People need to know what things they can do for themselves to help with stress, such as activities to promote a sense of escapism. Once including an activity in a student’s schedule becomes a habit, it’ll become routine and it’ll help with stress, he said. 
When doing school work or academic responsibilities, a separation between enjoyment and responsibility is important. The separation could happen through physical location, doing academic work in a specific locations on campus, and all other activities in places not associated with school work, Kitchens said.
“A student’s biggest priority should be their most difficult classes, because if your GPA goes down, you can end up on probation or suspension, which is difficult to recover from,” Petitfils said.
Students receive an academic warning when their UNC Asheville GPA falls below 2.0, their semester GPA is below 2.0, or their successful completion rate for the semester or cumulative, is less than 67%. Students on academic warning who do not earn at least a 2.25 and 70% completion ratio the following semester will be suspended, according to UNCA officials.
“Usually the first hint is when you miss an assignment or that you forget to turn something in or that you have a test, this could be an indication that you’re overwhelmed,” Petitfils said.

__The data__.
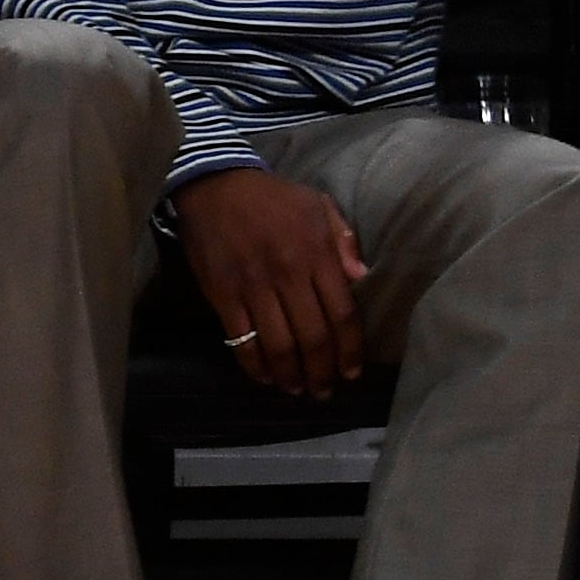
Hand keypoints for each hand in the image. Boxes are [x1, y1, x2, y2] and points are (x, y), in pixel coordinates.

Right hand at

__Work instruction A__.
In the text on student stress, what must a student on academic warning earn the following semester to avoid suspension?
__Work instruction B__.
Write the next part of the text on student stress, picking up after its final sentence.

__Written answer A__.
At least a 2.25 GPA and a 70% completion ratio.

__Written answer B__.
Taking too many hours at once can cause a student to be overwhelmed and often times, this pressure to take so many classes can be brought on by parents pressuring their kids to finish in four years, Petitfils said. 
“If a student’s GPA suffers as a result of taking too many classes however, they can get into academic trouble, which results in more stress and financial aid problems,” Petitfils said.
According to research from William J. Knaus, licensed psychologist, it is estimated that 90% of college students procrastinate, and 25% of these students become chronic procrastinators, many who end up dropping out of college.
Grades do matter, Petitfils said. Good grades are key to success as a student, and a students’ work in class should reflect quality over quantity, if they aren’t getting good grades. Poor grades will severely impact your academic standing as a student in a negative way.
“If you get to a point where you’re talking to the teacher and it seems impossible for you to pass, it’s better to withdraw than to get a failing grade,” Petitfils said.
By structuring study sessions around a student’s unique attention span, students have more free time and less stress, since they’d only be working on assignments for the duration of time they could effectively focus for, Kitchens said. 
“I think it’s helpful because students sit for these marathon study sessions and are only really effective for a short amount of time,” she said.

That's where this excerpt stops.